TEXT UNDER STUDY:
···

The issue was important. Although both types of judicial authorization require reasonable grounds, a wiretap authorization also requires the police to establish investigative necessity – with some exceptions in Canadian law that do not arise here. And, in R v TELUS Communications Co.,  2 SCR 3 the Supreme Court of Canada previously held that the police must obtain a wiretap authorization to seize prospective text messages (future text messages) that I discussed in my post to On The Wire titled Police Must Get Wiretap Order to Seize Text Messages dated March 2, 2014. Thus, the undecided question Jones presented: Should the standard be different for historic text messages? The application judge dismissed the exclusion motion which was upheld by the Ontario Court of Appeal in a ruling reported as R v Jones, 2016 ONCA 543, 338 CCC (3d) 591.
2. Historic Text Messages
Writing for a five member majority, Justice Suzanne Cote focused on the impact of intrusive surveillance technologies that arises with prospective text messaging but not historic messages, at para. 74:
“[W]hen equipped with sophisticated surveillance technologies, the state may be tempted to embark on forward-looking, ‘fishing expedition[s] in the hope of uncovering evidence of crime’. It is that potential temptation which requires us to be ‘alert to the fact that modern methods of electronic surveillance have the potential, if uncontrolled, to annihilate privacy’. The constitutionality of the interception scheme accordingly stems from the heightened safeguards Part VI imposes in light of the dangers created by prospective authorizations. As a result of these safeguards, ‘[a]n application for a conventional authorization to intercept private communications is’ – in the words of one commentator – ‘the most exacting pre-trial investigative proceeding known to our criminal law’. Based on the statutory scheme, the disclosure of previously stored records does not trigger these concerns, and is accordingly not subject to these safeguards.”
Justice Cote went on to conclude that the police technique in this case, the production order, did not have the hallmarks of an interception, at paras. 75-6:
“In TELUS, the police sought a prospective order securing the recording and preservation of future messages, along with their automatic and continuous disclosure to police each day for a two-week period. This made the investigative technique ‘substantively equivalent to an intercept’. The police in TELUS effectively deputized the service provider by requiring it to provide them with daily and comprehensive briefings of the targeted parties’ communications.
In contrast, the Production Order in this case, dated February 12, 2010, sought text messaging information and records relating to a prior period beginning January 5, 2010 and ending February 12, 2010. Although the Order requests text messages sent or received on the date of the authorization itself, there is no evidence to the effect that some of the texts produced by Telus were in the transmission process on February 12, 2010 at the time the Order was made. In the absence of such evidence, and in light of the fact that Telus was given 30 days to comply with the Order, it would be speculative to infer that the Order operated prospectively so as to catch future text messages. Nor is there any evidence that the messages were stored and retained as part of Telus’ communicative process. Nor still is there evidence that Telus stored the messages at the request of the police or for law enforcement purposes. Finally, subsequent to the Production Order, when the police sought to intercept future communications between Mr. Jones and Mr. Waldron, they properly requested and obtained two Part VI authorizations dated November 12, 2010 and January 12, 2011, respectively.”

···

TO DO:
**a.** According to the text on historic text messages, how many days was Telus given to comply with the Production Order?
**b.** In the text on historic text messages, rewrite the paragraph beginning "In TELUS, the police sought" as a short bulleted list that keeps its main facts.
**c.** Carry on the text on historic text messages, picking up right after its last sentence.

Collected data
···

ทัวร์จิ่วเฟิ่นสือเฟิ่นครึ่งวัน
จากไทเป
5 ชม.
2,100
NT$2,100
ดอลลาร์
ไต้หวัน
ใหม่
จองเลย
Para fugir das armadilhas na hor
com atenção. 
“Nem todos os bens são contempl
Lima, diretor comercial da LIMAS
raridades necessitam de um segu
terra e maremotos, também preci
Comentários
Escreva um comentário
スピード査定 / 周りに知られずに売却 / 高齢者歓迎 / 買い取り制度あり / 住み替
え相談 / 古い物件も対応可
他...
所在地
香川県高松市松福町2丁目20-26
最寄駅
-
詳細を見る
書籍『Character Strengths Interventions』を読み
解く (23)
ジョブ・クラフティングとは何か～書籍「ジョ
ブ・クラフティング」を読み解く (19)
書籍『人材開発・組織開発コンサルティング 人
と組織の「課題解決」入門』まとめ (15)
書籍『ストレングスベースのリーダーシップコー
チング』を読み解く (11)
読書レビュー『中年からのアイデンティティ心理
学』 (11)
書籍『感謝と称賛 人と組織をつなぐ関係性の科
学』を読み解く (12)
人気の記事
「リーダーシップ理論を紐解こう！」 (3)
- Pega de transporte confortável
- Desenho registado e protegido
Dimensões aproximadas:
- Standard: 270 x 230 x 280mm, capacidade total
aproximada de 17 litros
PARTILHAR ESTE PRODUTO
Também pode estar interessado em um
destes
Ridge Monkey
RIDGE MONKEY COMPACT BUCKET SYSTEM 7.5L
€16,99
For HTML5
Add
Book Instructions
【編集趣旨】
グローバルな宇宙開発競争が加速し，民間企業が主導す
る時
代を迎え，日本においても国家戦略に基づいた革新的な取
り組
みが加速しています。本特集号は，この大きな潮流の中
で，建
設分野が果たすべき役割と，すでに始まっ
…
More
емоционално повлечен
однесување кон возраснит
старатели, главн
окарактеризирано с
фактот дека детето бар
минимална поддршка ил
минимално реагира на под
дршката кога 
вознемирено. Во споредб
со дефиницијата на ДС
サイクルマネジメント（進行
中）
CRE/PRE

···

ANSWERS BY TASK:
**a.** 30 days.

**b.**
- In TELUS, police sought a prospective order to record and preserve future messages and to have them disclosed to police automatically and continuously each day for two weeks.
- That made the technique "substantively equivalent to an intercept."
- The police effectively deputized the service provider by requiring daily, comprehensive briefings on the targeted parties' communications.

**c.**
In a concurring opinion, Justice Malcolm Rowe was concerned, at paras. 85-6, that “the police can in effect sidestep the requirements of Part VI by obtaining a production order immediately after the messages are sent.” He therefore had no “settled view” on whether the production order regime in s. 487.014 of the Code for the seizure of historic text messages meets the requirements imposed by s. 8 of the Charter.
The Jones court also considered a procedural issue that has pestered defence lawyers involved in motions practice such as drug and wiretap lawyers. Although the question is of general importance in Charter litigation, I will frame it in the context of search and seizure law: When a defendant asserts a reasonable expectation of privacy in a challenge to the reasonableness of a search and seizure under s. 8 of the Charter, does he or she have to testify or call evidence? It has been a thorn because an applicant must establish standing to assert a Charter right but may not want to testify on an exclusion motion and admit authorship of the text messages. In holding that the applicant on a Charter motion is entitled to rely on the Crown’s theory, Justice Cote wrapped it up this way, at paras. 17-9:
“[T]he respondent Crowns state, correctly, that the burden in a Charter voir dire is on the claimant, and that discharging that burden typically requires the claimant to present evidence. They say the appellant’s s. 8 claim must fail because the accused is not entitled to rely on the federal Crown’s theory in the voir dire, and ‘[t]here was no admission of [his] identity as the sender of the texts anywhere in the pre-trial motion record’.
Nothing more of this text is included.